- _Work instructions_: Go over the records and copy every line with the string "along".

(Material for this task begins)

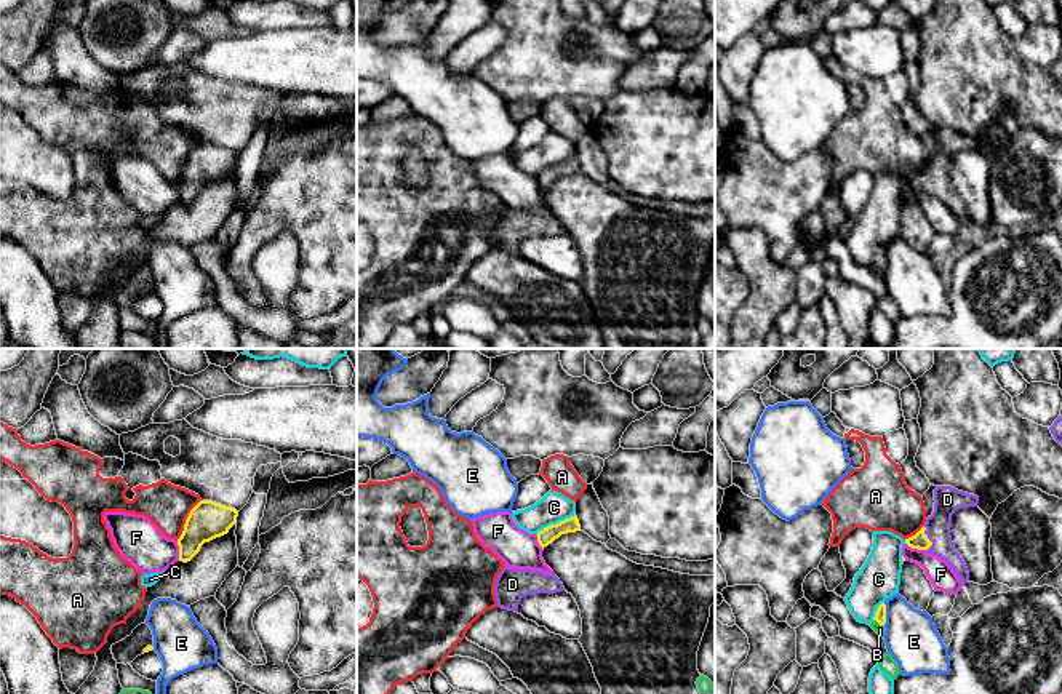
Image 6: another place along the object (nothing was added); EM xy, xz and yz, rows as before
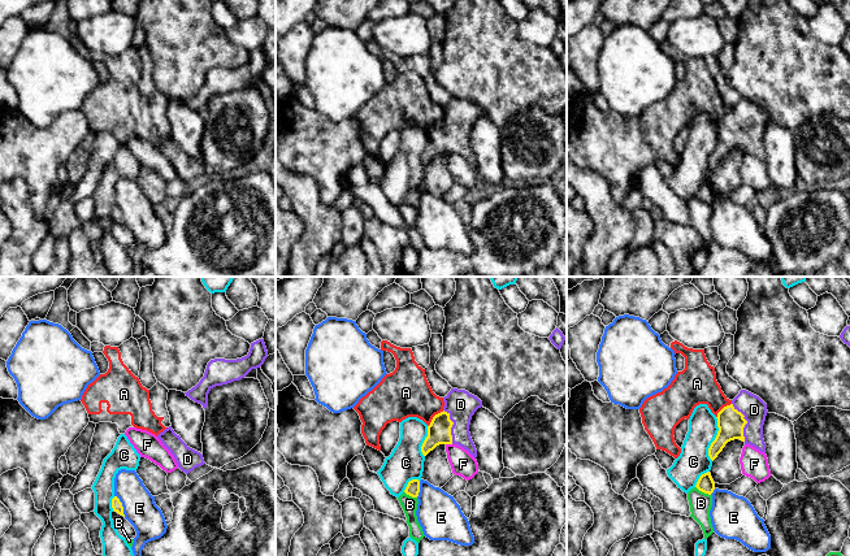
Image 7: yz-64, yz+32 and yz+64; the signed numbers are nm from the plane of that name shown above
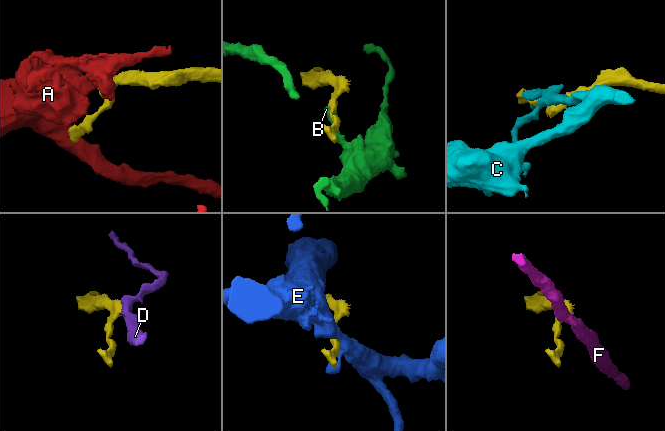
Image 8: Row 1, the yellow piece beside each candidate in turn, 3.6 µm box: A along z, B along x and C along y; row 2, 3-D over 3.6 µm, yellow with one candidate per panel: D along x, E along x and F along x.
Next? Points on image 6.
A: Touches yellow at xy (186, 162). Boundary: xy (200, 141), (191, 152), (184, 171), (176, 181). Different neuron
B: Touches yellow at yz (878, 264). Different neuron
C: Touches yellow at xz (557, 165). Boundary: xz (574, 154), (544, 168), (536, 176). Different neuron
D: Touches yellow at yz (928, 181). Path across: yz (920, 183), (928, 181), (936, 173), (947, 141). Same neuron
E: Touches yellow at yz (885, 256). Boundary: yz (883, 245), (885, 266). Different neuron
F: Touches yellow at xy (179, 192). Boundary: xy (176, 183), (179, 202). Different neuron
Same neuron: D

(Material for this task ends)

- _Answer_:
Image 6: another place along the object (nothing was added); EM xy, xz and yz, rows as before
Image 8: Row 1, the yellow piece beside each candidate in turn, 3.6 µm box: A along z, B along x and C along y; row 2, 3-D over 3.6 µm, yellow with one candidate per panel: D along x, E along x and F along x.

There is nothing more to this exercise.